Monday, November 22, 2010

When the quiet started

It barely seems possible that it has been fourty seven years. It was a Thursday, and we had it and the next day off from school due to a teacher's conference being held at our new shiny modern Regional High School. Well, high school with grades 7 thru 12 anyway. I was in its first 8th grade class. But that morning and early afternoon I was at at our new home on Lakeview Drive. I remember switching channels trying to find something to watch. And then Walter Cronkite broke in with a news bulletin. TV images were black and white then, and now it feels like so long ago instead of just yesterday or maybe last week.

I remember getting tired of the constant coverage of what they didn't know, so I took a walk outside to return a book to Kathy Penrose.
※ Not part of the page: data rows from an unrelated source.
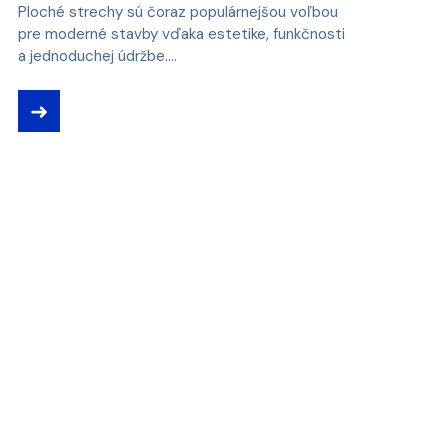
Ploché strechy sú čoraz populárnejšou voľbou
pre moderné stavby vďaka estetike, funkčnosti
a jednoduchej údržbe....
➜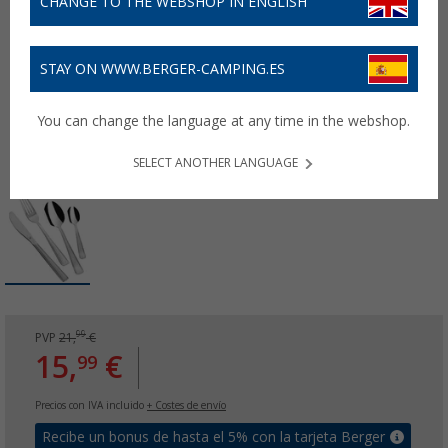
CHANGE TO THE WEBSHOP IN ENGLISH
STAY ON WWW.BERGER-CAMPING.ES
You can change the language at any time in the webshop.
SELECT ANOTHER LANGUAGE
99
PVP
21,
€
15,
€
99
Precios con IVA incluido
+ Costes de envío
Recibe un bonus de hasta el 5% con la tarjeta Berger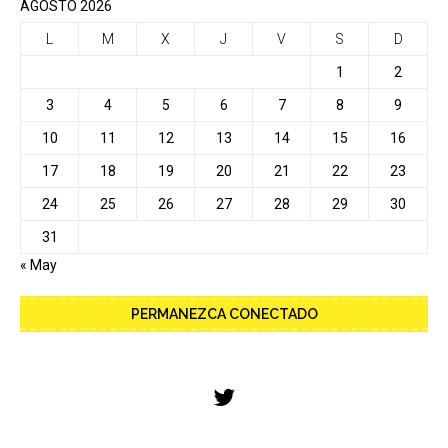
AGOSTO 2026
L
M
X
J
V
S
D
1
2
3
4
5
6
7
8
9
10
11
12
13
14
15
16
17
18
19
20
21
22
23
24
25
26
27
28
29
30
31
« May
PERMANEZCA CONECTADO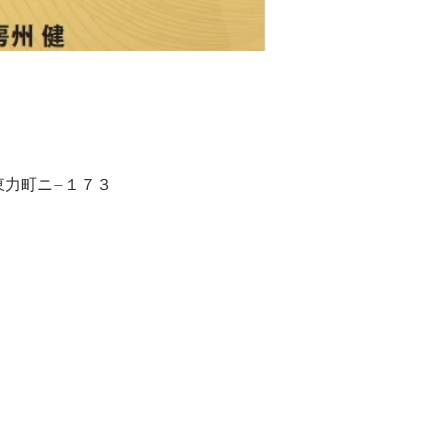
沢市東力町ニ−１７３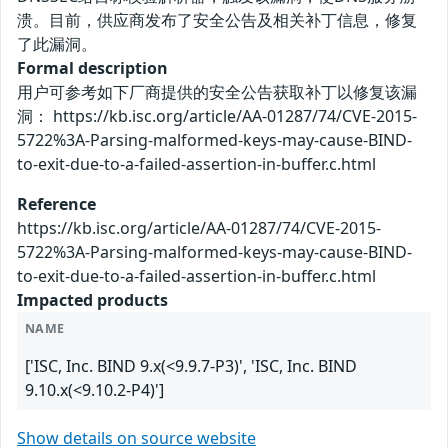
溃。目前，供应商发布了安全公告及相关补丁信息，修复
了此漏洞。
Formal description
用户可参考如下厂商提供的安全公告获取补丁以修复该漏
洞： https://kb.isc.org/article/AA-01287/74/CVE-2015-
5722%3A-Parsing-malformed-keys-may-cause-BIND-
to-exit-due-to-a-failed-assertion-in-buffer.c.html
Reference
https://kb.isc.org/article/AA-01287/74/CVE-2015-
5722%3A-Parsing-malformed-keys-may-cause-BIND-
to-exit-due-to-a-failed-assertion-in-buffer.c.html
Impacted products
NAME
['ISC, Inc. BIND 9.x(<9.9.7-P3)', 'ISC, Inc. BIND
9.10.x(<9.10.2-P4)']
Show details on source website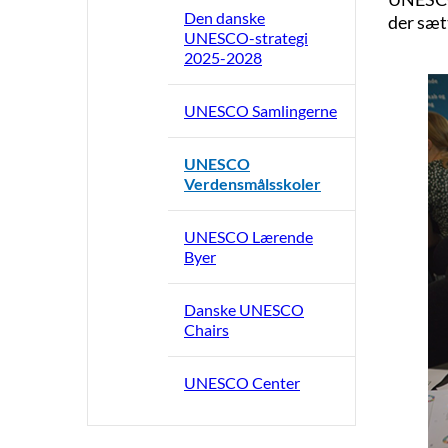
Den danske
der sæt
UNESCO-strategi
2025-2028
UNESCO Samlingerne
UNESCO
Verdensmålsskoler
UNESCO Lærende
Byer
Danske UNESCO
Chairs
UNESCO Center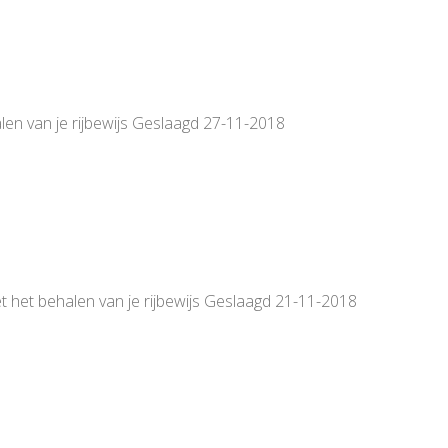
len van je rijbewijs Geslaagd 27-11-2018
t het behalen van je rijbewijs Geslaagd 21-11-2018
Turn the corner at the end of our street, past the haunted looking building which had once housed the American Legion and where we still held -was it weekly or monthly?- dances for us kids. There was an apartment on the top floor and the folks there had a mean nasty dog chained up outside. One day, it would break free and firmly chomp into the back of my leg, making me have rabies shots - oh, I detested and feared needles. Past the lake where we used to swim, and where kids at that point still occasionally found arrow tips made by Indians. I walked past the John Deer place shoehorned into a corner lot,and up the hill until I reached the two family house where my friend Lyle Eastlack lived on one side, and Kathy lived on the other. I knocked on her door. Her mother opened it, and whispered, "Don't you know what is happening?", and after a quick look from side to side closed the door. I walked the half a block or so Main Street, which had several businesses on it back then. There was no one to be seen. No cars, no people, no one going in our out of the news shop, or the library (housed in what had been the local Bank and Trust company before they built their new place in the 1920's or so). No one goes swimming at the lake anymore - first insurance rates and then contaminated water stopped that. There are no more dances at the old Legion building - just about the time it was ready to fall down someone bought it and turned it in a mini-mansion. In the few times I've been there since the late 1960's, the only thing which seems to have stayed the same is the quiet from that day 47 years ago.

and it's all just a fading memory now, a world gone by

1 comment:

Austan said...

It is a world gone by. My memory of it all isn't so clear except for the silence only interrupted by the sound of crying everywhere. Sept. 11th reminded me of that silence. The week after John Lennon's death was also quiet in my life, with only the album "Double Fantasy" playing over & over on my spindled stereo. Most times, the silence says more than words could ever.